**PROMPT:**
Find every line in the records below that holds the word "things", and copy each one.

**INPUT FOR THIS TASK:**
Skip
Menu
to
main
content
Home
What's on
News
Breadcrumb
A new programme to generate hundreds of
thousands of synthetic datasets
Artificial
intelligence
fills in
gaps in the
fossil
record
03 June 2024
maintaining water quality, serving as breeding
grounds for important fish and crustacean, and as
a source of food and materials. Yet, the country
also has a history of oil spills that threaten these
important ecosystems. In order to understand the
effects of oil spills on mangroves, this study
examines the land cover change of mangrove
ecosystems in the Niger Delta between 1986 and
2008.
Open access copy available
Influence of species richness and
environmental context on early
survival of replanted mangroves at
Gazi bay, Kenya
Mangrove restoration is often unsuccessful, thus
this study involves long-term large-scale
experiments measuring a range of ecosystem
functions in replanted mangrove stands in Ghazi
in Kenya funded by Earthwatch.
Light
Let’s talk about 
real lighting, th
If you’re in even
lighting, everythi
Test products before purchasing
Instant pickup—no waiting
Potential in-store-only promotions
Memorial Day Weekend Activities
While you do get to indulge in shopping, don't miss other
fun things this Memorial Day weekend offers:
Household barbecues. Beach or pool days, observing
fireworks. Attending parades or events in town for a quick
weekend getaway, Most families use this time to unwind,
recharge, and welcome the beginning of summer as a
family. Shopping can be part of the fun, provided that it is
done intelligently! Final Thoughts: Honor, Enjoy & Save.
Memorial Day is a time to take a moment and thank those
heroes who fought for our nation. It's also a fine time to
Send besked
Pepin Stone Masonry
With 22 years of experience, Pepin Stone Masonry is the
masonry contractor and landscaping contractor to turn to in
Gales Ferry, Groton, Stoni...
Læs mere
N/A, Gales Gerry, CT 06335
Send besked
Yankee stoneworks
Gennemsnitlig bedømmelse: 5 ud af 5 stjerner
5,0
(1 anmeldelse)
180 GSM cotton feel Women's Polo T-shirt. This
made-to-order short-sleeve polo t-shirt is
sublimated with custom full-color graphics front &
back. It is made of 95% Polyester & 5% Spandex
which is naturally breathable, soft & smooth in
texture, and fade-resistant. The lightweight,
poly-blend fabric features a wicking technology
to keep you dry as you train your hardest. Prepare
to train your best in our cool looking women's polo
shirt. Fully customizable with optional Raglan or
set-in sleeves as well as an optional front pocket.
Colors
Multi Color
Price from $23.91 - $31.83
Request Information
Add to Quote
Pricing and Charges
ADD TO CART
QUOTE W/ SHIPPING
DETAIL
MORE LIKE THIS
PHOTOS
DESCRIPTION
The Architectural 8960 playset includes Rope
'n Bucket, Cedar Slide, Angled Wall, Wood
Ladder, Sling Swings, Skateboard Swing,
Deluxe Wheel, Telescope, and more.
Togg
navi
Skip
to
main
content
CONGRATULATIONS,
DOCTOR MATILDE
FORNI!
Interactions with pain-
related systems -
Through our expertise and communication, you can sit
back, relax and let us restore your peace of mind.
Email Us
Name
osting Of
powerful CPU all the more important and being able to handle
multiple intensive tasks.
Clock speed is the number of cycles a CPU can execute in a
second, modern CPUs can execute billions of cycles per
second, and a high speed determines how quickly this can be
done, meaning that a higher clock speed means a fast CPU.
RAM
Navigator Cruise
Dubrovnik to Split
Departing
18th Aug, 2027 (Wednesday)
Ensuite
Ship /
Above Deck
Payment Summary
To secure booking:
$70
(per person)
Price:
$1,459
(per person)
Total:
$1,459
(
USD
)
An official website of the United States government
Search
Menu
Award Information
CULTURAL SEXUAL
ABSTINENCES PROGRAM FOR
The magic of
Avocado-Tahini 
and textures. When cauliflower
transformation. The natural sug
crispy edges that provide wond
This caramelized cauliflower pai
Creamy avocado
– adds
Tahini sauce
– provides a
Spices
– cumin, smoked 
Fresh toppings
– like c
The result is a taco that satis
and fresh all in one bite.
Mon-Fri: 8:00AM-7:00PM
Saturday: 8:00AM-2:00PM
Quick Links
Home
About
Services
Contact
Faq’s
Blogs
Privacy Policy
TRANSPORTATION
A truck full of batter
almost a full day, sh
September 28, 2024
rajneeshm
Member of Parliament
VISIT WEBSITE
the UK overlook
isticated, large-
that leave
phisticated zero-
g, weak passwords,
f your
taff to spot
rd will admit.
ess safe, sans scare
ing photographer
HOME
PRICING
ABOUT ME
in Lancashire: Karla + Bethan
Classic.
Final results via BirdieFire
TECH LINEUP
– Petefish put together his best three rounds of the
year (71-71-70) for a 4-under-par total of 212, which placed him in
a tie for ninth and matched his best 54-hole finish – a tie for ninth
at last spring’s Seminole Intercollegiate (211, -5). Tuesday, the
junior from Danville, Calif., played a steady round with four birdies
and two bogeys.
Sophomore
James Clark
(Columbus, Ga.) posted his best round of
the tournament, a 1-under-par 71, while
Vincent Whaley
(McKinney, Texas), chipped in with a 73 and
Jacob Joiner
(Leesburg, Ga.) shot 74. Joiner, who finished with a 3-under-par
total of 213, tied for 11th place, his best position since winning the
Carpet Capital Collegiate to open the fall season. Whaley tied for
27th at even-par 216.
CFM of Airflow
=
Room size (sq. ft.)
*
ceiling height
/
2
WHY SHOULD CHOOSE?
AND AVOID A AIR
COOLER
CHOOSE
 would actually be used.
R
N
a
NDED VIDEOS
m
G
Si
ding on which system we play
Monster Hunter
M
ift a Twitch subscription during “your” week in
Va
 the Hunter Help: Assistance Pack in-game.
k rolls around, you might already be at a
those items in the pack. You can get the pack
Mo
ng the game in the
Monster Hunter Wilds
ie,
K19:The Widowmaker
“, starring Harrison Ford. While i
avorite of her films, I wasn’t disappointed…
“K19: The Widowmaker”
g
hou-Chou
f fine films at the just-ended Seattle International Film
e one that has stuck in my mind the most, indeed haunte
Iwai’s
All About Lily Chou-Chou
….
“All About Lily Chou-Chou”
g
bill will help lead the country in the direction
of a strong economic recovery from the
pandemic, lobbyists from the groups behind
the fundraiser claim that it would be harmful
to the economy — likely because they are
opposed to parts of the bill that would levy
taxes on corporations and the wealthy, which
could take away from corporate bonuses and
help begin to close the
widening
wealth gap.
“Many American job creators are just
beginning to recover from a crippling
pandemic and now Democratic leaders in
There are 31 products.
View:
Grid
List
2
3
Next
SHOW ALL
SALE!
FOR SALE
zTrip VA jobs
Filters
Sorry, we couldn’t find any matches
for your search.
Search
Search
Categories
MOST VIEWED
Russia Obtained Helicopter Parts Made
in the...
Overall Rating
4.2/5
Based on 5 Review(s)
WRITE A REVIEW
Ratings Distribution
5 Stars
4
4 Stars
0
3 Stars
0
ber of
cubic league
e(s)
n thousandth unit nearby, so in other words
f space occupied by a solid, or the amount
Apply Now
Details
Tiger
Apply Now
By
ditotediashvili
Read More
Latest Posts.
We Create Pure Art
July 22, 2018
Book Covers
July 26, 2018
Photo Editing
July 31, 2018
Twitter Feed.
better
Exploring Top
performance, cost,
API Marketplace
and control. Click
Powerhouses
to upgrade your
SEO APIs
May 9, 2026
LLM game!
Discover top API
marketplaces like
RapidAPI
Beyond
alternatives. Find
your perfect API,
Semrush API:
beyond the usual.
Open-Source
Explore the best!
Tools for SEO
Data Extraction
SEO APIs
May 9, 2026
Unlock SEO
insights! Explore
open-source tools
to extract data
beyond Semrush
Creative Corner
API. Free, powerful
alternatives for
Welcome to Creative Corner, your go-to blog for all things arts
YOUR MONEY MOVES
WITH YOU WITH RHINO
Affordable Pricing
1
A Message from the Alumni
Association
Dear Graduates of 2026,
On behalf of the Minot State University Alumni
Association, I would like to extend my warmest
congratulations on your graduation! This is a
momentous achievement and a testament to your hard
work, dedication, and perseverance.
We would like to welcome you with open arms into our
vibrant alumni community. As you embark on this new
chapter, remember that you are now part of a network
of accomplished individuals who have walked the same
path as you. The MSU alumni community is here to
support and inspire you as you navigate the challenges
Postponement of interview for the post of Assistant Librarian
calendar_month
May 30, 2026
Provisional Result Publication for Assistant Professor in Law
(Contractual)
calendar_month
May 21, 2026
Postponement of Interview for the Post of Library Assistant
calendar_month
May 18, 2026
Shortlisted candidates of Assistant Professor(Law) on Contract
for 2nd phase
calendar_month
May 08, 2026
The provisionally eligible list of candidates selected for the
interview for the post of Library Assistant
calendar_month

**RESULT BELOW:**
fun things this Memorial Day weekend offers:
Welcome to Creative Corner, your go-to blog for all things arts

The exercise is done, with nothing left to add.